U.S. to restart Trump-era border program

The U.S. will restart a controversial border program that forces asylum seekers to wait in Mexico for U.S. immigration hearings.

U.S. and Mexican officials on Thursday said the program would resume, following a judge's order that the program, called the Migrant Protection Protocols, was improperly shut down by U.S. President Joe Biden.

Biden ended the policy soon after his inauguration in January.

"I'm going to be sign orders a full review of the previous administration's harmful and counterproductive immigration policies basically across the board."

But a federal judge ruled Biden's rescission did not follow proper procedure and in August ordered the policy's reinstatement.

Restarting MPP is a setback for Biden, a Democrat, who has tried in his first year in office to reverse many hardline immigration policies put in place by his Republican predecessor Donald Trump.

MPP left many Central American asylum seekers stranded in squalid encampments along the U.S.-Mexico border, many of them in areas plagued by gang violence.

The policy was a cornerstone of Trump's immigration crackdown.

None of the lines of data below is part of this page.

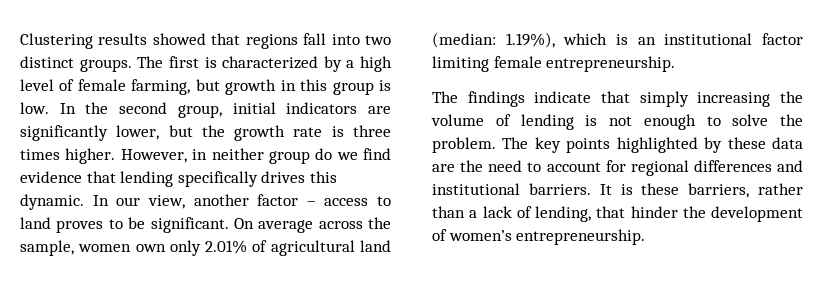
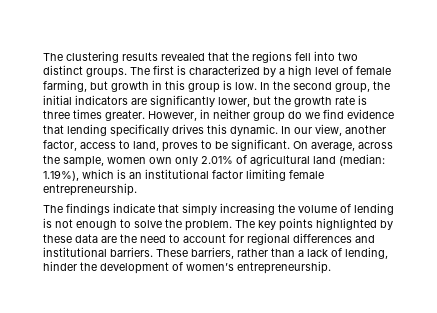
[20,33,327,49] Clustering results showed that regions fall -> [43,51,311,63] The clustering results revealed that the regions fell
(222, 111) none -> [373,81,390,90] the
[65,148,116,164] higher. -> [105,110,145,121] greater.
[257,194,316,206] factor – -> [43,140,77,151] factor,
[20,217,51,229] land -> [133,141,159,151] land,
[258,220,314,233] average -> [311,142,355,151] average,
[599,183,680,195] It is these -> [156,249,188,257] These
[596,206,626,218] that -> (388, 253) none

Officials told reporters on Thursday the U.S. would take steps to address Mexico's humanitarian concerns, including offering COVID-19 vaccines to returning migrants, and exempting more categories of people deemed vulnerable.

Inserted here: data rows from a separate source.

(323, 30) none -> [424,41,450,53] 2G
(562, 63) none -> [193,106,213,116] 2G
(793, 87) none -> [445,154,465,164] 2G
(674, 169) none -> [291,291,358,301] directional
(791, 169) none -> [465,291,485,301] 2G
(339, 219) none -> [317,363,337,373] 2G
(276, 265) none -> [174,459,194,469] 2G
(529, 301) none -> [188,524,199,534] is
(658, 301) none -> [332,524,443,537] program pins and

The reinstatement of MPP adds to a confusing mix of immigration policies in place at the southern border, where arrests reached a record 1.7 million in the 2021 fiscal year, which ended in September.

It's a problem that has confounded the Biden administration. Homeland Security Secretary Alejandro Mayorkas, who oversees borders and immigration, last month pressed lawmakers to act.

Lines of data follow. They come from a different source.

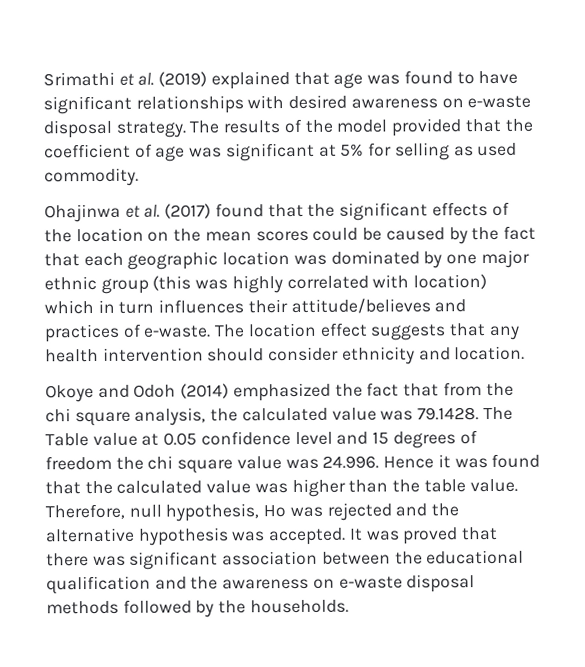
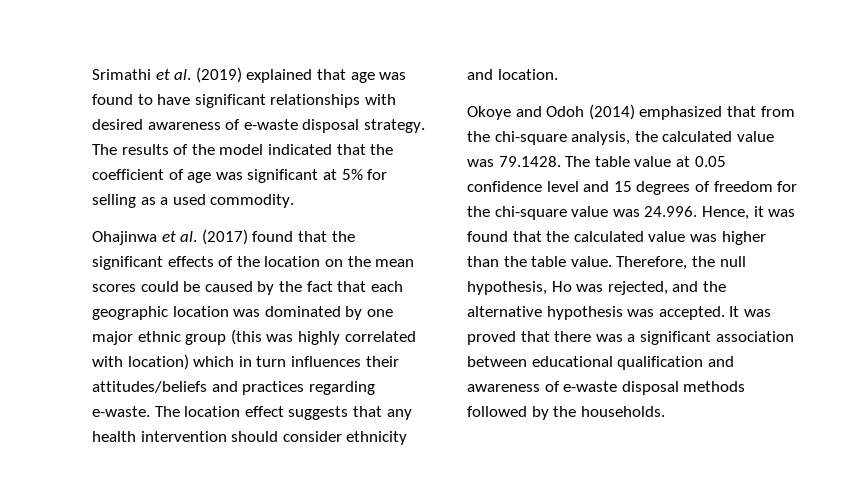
[441,98,464,109] on -> [225,119,241,130] of
[391,118,463,137] provided -> [267,144,332,155] indicated
(474, 151) none -> [160,197,169,205] a
[290,298,431,315] attitude/believes -> [92,381,207,393] attitudes/beliefs
[122,323,142,338] of -> [308,381,375,395] regarding
[334,382,400,397] the fact -> (723, 113) none
[45,408,131,427] chi square -> [494,131,567,145] chi-square
[45,433,89,447] Table -> [594,156,630,167] table
[115,455,234,474] the chi square -> [777,181,798,192] [467,206,567,220] for the chi-square
[383,456,435,469] Hence -> [701,206,749,220] Hence,
(125, 511) none -> [691,256,715,267] the
[326,502,392,521] rejected -> [607,281,668,295] rejected,
(126, 561) none -> [627,334,636,342] a
[394,551,423,565] the -> (527, 361) none
[190,576,335,590] the awareness on -> [467,381,560,392] awareness of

"We must invest in addressing root causes, creating legal pathways and ensuring swift adjudication of asylum claims. The immigration system though is fundamentally broken. A fact everyone agrees upon. Congress must pass legislation to fix it."

One U.S. official said the MPP program will restart on Monday.

At the same time, the Biden Administration is still actively trying to end the MPP program, issuing a new rescission memo in the hopes it will resolve the court's legal concerns.